**ENTRIES SHOWN**

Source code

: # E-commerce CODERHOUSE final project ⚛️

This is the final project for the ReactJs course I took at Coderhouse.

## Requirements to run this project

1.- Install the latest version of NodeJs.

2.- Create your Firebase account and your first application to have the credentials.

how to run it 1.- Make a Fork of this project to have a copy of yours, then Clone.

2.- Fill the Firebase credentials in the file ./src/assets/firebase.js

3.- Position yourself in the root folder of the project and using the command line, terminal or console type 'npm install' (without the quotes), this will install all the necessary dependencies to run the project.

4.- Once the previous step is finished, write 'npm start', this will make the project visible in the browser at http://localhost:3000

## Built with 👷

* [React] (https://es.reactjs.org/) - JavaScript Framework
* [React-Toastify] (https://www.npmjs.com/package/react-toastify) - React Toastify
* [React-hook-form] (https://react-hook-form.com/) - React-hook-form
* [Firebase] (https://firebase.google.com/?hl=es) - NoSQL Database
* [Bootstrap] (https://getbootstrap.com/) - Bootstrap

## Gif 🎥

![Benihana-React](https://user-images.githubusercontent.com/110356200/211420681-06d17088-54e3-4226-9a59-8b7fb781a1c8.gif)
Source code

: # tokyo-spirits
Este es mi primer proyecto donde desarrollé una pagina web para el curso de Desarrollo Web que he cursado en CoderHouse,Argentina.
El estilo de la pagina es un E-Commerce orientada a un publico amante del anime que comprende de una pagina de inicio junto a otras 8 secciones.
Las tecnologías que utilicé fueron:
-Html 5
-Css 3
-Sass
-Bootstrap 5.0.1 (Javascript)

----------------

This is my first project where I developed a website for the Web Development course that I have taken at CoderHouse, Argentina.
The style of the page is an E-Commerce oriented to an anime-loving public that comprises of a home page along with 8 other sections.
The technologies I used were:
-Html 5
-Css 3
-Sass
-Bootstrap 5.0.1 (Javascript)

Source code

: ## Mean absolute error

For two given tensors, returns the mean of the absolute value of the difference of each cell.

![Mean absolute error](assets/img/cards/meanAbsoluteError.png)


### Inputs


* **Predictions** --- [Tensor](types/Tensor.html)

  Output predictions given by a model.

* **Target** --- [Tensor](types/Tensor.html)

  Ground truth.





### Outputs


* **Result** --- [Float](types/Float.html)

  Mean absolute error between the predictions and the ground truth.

**ABOUT THIS EXERCISE**
Look through the material and report how many of its lines hold the string "given", giving the number only.

**EXERCISE RESULT**
2